Imported traditions

ozoni

Did I already men­tion that Kai can stand? Well, he can, among the many other things he seems to be pick­ing up (lit­er­ally and other­ally) on a daily basis.

Before the New Year, we also received Naomi’s updated copy of her fam­ily reg­is­ter from Tokyo, which now includes Kai and myself (my name being recorded in Katakana because I’m the alien in the fam­ily). Kai also retains his mother’s sur­name in his birth records for Sin­ga­pore and Japan.

Because we were offi­cially 2/3rds Japan­ese, we decided on ozoni for the first meal of the year.
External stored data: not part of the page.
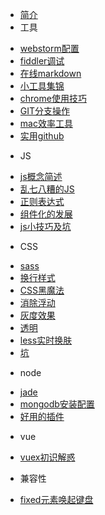* [简介](README.md)
* 工具
 - [webstorm配置](工具/webstorm.md)
 - [fiddler调试](工具/fiddler使用.md)
 - [在线markdown](工具/markdown.md)
 - [小工具集锦](工具/小工具集锦.md)
 - [chrome使用技巧](工具/chrome使用技巧.md)
 - [GIT分支操作](工具/GIT分支操作.md)
 - [mac效率工具](工具/mac效率工具.md)
 - [实用github](工具/github.md)
* JS
 - [js概念简述](js/js概念和介绍.md)
 - [乱七八糟的JS](js/乱七八糟的JS.md)
 - [正则表达式](js/regular.md)
 - [组件化的发展](js/组件化的发展.md)
 - [js小技巧及坑](js/js小技巧及坑.md)
* CSS
 - [sass](css/sass.md)
 - [换行样式](css/换行样式.md)
 - [CSS黑魔法](css/CSS黑魔法.md)
 - [消除浮动](css/消除浮动.md)
 - [灰度效果](css/灰度效果.md)
 - [透明](css/透明.md)
 - [less实时换肤](css/换肤.md)
 - [坑](css/坑.md)
* node
 - [jade](node/jade.md)
 - [mongodb安装配置](node/mongodb安装配置.md)
 - [好用的插件](node/好用的node插件.md)
* vue
 - [vuex初识解惑](vue/vuex初识解惑.md)
* 兼容性
 - [fixed元素唤起键盘](兼容性/fixed元素唤起键盘.md)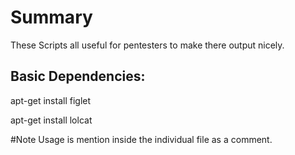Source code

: # Summary
These Scripts all useful for pentesters to make there output nicely.

## Basic Dependencies:

apt-get install figlet

apt-get install lolcat

#Note
Usage is mention inside the individual file as a comment.

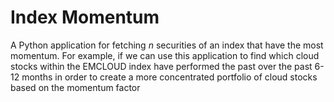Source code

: # Index Momentum
A Python application for fetching *n* securities
of an index that have the most momentum. For example,
if we can use this application to find which cloud stocks
within the EMCLOUD index have performed the past over the past
6-12 months in order to create a more concentrated portfolio
of cloud stocks based on the momentum factor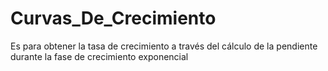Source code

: # Curvas_De_Crecimiento
Es para obtener la tasa de crecimiento a través del cálculo de la pendiente durante la fase de crecimiento exponencial
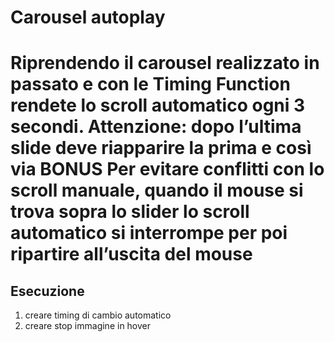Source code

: Carousel autoplay
===
Riprendendo il carousel realizzato in passato e con le Timing Function rendete lo scroll automatico ogni 3 secondi.
Attenzione: dopo l’ultima slide deve riapparire la prima e così via
BONUS
Per evitare conflitti con lo scroll manuale, quando il mouse si trova sopra lo slider lo scroll automatico si interrompe per poi ripartire all’uscita del mouse
===
## Esecuzione
1. creare timing di cambio automatico
2. creare stop immagine in hover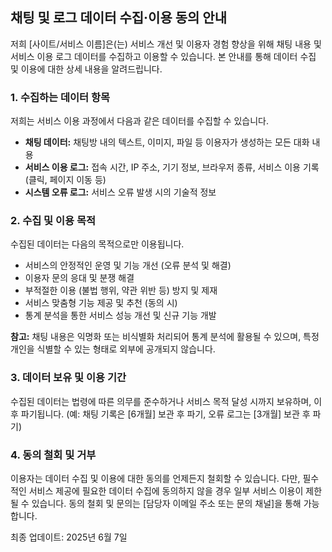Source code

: ## 채팅 및 로그 데이터 수집·이용 동의 안내

저희 [사이트/서비스 이름]은(는) 서비스 개선 및 이용자 경험 향상을 위해 채팅 내용 및 서비스 이용 로그 데이터를 수집하고 이용할 수 있습니다. 본 안내를 통해 데이터 수집 및 이용에 대한 상세 내용을 알려드립니다.

### 1. 수집하는 데이터 항목

저희는 서비스 이용 과정에서 다음과 같은 데이터를 수집할 수 있습니다.

*   **채팅 데이터:** 채팅방 내의 텍스트, 이미지, 파일 등 이용자가 생성하는 모든 대화 내용
*   **서비스 이용 로그:** 접속 시간, IP 주소, 기기 정보, 브라우저 종류, 서비스 이용 기록 (클릭, 페이지 이동 등)
*   **시스템 오류 로그:** 서비스 오류 발생 시의 기술적 정보

### 2. 수집 및 이용 목적

수집된 데이터는 다음의 목적으로만 이용됩니다.

*   서비스의 안정적인 운영 및 기능 개선 (오류 분석 및 해결)
*   이용자 문의 응대 및 분쟁 해결
*   부적절한 이용 (불법 행위, 약관 위반 등) 방지 및 제재
*   서비스 맞춤형 기능 제공 및 추천 (동의 시)
*   통계 분석을 통한 서비스 성능 개선 및 신규 기능 개발

**참고:** 채팅 내용은 익명화 또는 비식별화 처리되어 통계 분석에 활용될 수 있으며, 특정 개인을 식별할 수 있는 형태로 외부에 공개되지 않습니다.

### 3. 데이터 보유 및 이용 기간

수집된 데이터는 법령에 따른 의무를 준수하거나 서비스 목적 달성 시까지 보유하며, 이후 파기됩니다. (예: 채팅 기록은 [6개월] 보관 후 파기, 오류 로그는 [3개월] 보관 후 파기)

### 4. 동의 철회 및 거부

이용자는 데이터 수집 및 이용에 대한 동의를 언제든지 철회할 수 있습니다. 다만, 필수적인 서비스 제공에 필요한 데이터 수집에 동의하지 않을 경우 일부 서비스 이용이 제한될 수 있습니다. 동의 철회 및 문의는 [담당자 이메일 주소 또는 문의 채널]을 통해 가능합니다.

최종 업데이트: 2025년 6월 7일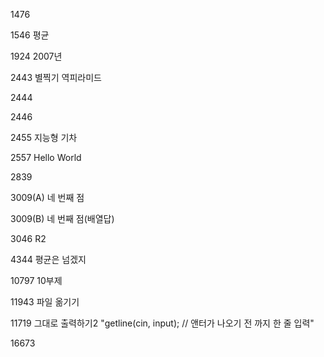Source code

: 



1476 

1546 평균

1924 2007년

2443 별찍기 역피라미드


2444 


2446 


2455 지능형 기차 



2557 Hello World 



2839 



3009(A) 네 번째 점 



3009(B) 네 번째 점(배열답)




3046 R2 


4344 평균은 넘겠지 



10797 10부제 


11943 파일 옮기기 


11719 그대로 출력하기2 "getline(cin, input);  // 앤터가 나오기 전 까지 한 줄 입력"


16673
It sounds sim­ple enough to make, but we wanted to see if there were any vari­a­tions on the dish, so we Youtubed it, and found this chan­nel with an alarm­ing title, called, “Cook­ing With Dog”, but our fears were unfounded because the dog just sits there doing noth­ing, and noth­ing gets done to it either.
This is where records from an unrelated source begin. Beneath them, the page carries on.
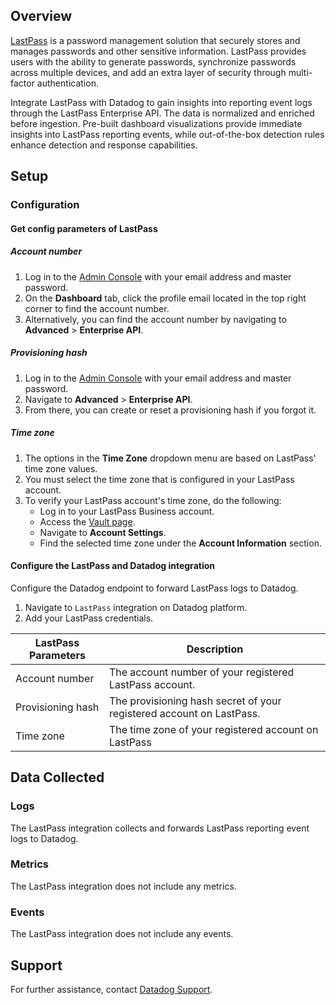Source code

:## Overview

[LastPass][1] is a password management solution that securely stores and manages passwords and other sensitive
information. LastPass provides users with the ability to generate passwords, synchronize passwords across multiple
devices, and add an extra layer of security through multi-factor authentication.

Integrate LastPass with Datadog to gain insights into reporting event logs through the LastPass Enterprise API. The data is
normalized and enriched before ingestion. Pre-built dashboard visualizations provide immediate insights into LastPass
reporting events, while out-of-the-box detection rules enhance detection and response capabilities.

## Setup

### Configuration

#### Get config parameters of LastPass

##### Account number

1. Log in to the [Admin Console](https://admin.lastpass.com/) with your email address and master password.
2. On the **Dashboard** tab, click the profile email located in the top right corner to find the account number.
3. Alternatively, you can find the account number by navigating to **Advanced** > **Enterprise API**.

##### Provisioning hash

1. Log in to the [Admin Console](https://admin.lastpass.com) with your email address and master password.
2. Navigate to **Advanced** > **Enterprise API**.
3. From there, you can create or reset a provisioning hash if you forgot it.

##### Time zone

1. The options in the **Time Zone** dropdown menu are based on LastPass' time zone values.
2. You must select the time zone that is configured in your LastPass account.
3. To verify your LastPass account's time zone, do the following:
    - Log in to your LastPass Business account.
    - Access the [Vault page](https://lastpass.com/vault/).
    - Navigate to **Account Settings**.
    - Find the selected time zone under the **Account Information** section.

#### Configure the LastPass and Datadog integration

Configure the Datadog endpoint to forward LastPass logs to Datadog.

1. Navigate to `LastPass` integration on Datadog platform.
2. Add your LastPass credentials.

| LastPass Parameters | Description                                                          |
|---------------------|----------------------------------------------------------------------|
| Account number      | The account number of your registered LastPass account.              |
| Provisioning hash   | The provisioning hash secret of your registered account on LastPass. |
| Time zone           | The time zone of your registered account on LastPass                 |

## Data Collected

### Logs

The LastPass integration collects and forwards LastPass reporting event logs to Datadog.

### Metrics

The LastPass integration does not include any metrics.

### Events

The LastPass integration does not include any events.

## Support

For further assistance, contact [Datadog Support][2].

[1]: https://www.lastpass.com/products/business
[2]: https://docs.datadoghq.com/help/
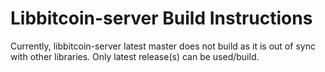 # Libbitcoin-server Build Instructions

Currently, libbitcoin-server latest master does not build as it is out of sync with other libraries.
Only latest release(s) can be used/build.
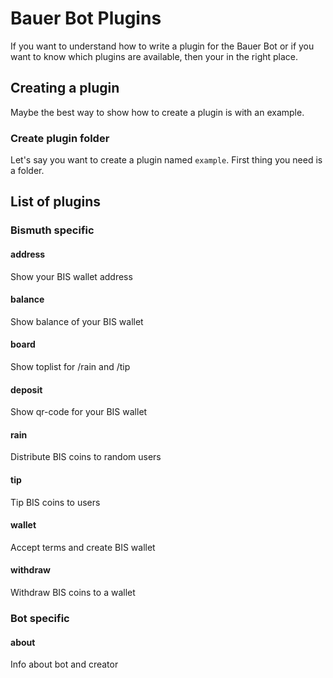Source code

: # Bauer Bot Plugins
If you want to understand how to write a plugin for the Bauer Bot or if you want to know which plugins are available, then your in the right place.

## Creating a plugin
Maybe the best way to show how to create a plugin is with an example.

### Create plugin folder
Let's say you want to create a plugin named `example`. First thing you need is a folder. 

## List of plugins

### Bismuth specific
#### address
Show your BIS wallet address

#### balance
Show balance of your BIS wallet

#### board
Show toplist for /rain and /tip

#### deposit
Show qr-code for your BIS wallet

#### rain
Distribute BIS coins to random users

#### tip
Tip BIS coins to users

#### wallet
Accept terms and create BIS wallet

#### withdraw
Withdraw BIS coins to a wallet

### Bot specific
#### about
Info about bot and creator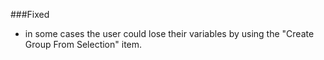 ###Fixed

- in some cases the user could lose their variables by using the "Create Group From Selection" item.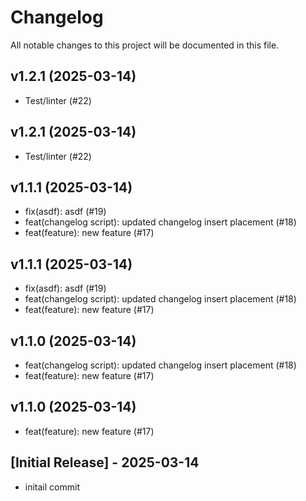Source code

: # Changelog

All notable changes to this project will be documented in this file.

## v1.2.1 (2025-03-14)
- Test/linter (#22)


## v1.2.1 (2025-03-14)
- Test/linter (#22)


## v1.1.1 (2025-03-14)
- fix(asdf): asdf (#19)
- feat(changelog script): updated changelog insert placement (#18)
- feat(feature): new feature (#17)


## v1.1.1 (2025-03-14)
- fix(asdf): asdf (#19)
- feat(changelog script): updated changelog insert placement (#18)
- feat(feature): new feature (#17)


## v1.1.0 (2025-03-14)
- feat(changelog script): updated changelog insert placement (#18)
- feat(feature): new feature (#17)


## v1.1.0 (2025-03-14)
- feat(feature): new feature (#17)

## [Initial Release] - 2025-03-14

- initail commit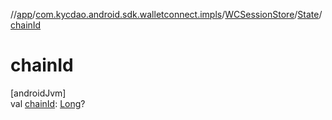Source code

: //[app](../../../../index.md)/[com.kycdao.android.sdk.walletconnect.impls](../../index.md)/[WCSessionStore](../index.md)/[State](index.md)/[chainId](chain-id.md)

# chainId

[androidJvm]\
val [chainId](chain-id.md): [Long](https://kotlinlang.org/api/latest/jvm/stdlib/kotlin/-long/index.html)?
We fol­lowed the instruc­tions for ozoni, and I’m not allowed to make fun of Japanese-accented Engr­ish, so please, don’t laugh. (You can go an use the rub­bertree if you need to pee).

But what’s really inter­est­ing was the fact that Japan­ese New Year fol­lows the Gre­go­rian cal­en­dar instead of the Ori­en­tal lunar cal­en­dar, and I found out, thanks to Wikipedia, that this was not always the case.

The Japan­ese cel­e­brated their New Year’s the same time as the Chi­nese until the Meiji period, when Japan under­went a series of sweep­ing changes aimed at trans­form­ing her into a mod­ern soci­ety (partly by abol­ish­ing the elite class).

So one of the things you eat at New Year’s is mochi — or sticky rice cakes, which are toasted before being boiled to a sticky mess in the ozoni. Wikipedia also has some­thing to say about this:

Because of mochi’s extremely sticky tex­ture, there is usu­ally a small num­ber of chok­ing deaths around New Year in Japan, par­tic­u­larly amongst the elderly. The death toll is reported in news­pa­pers in the days after New Year.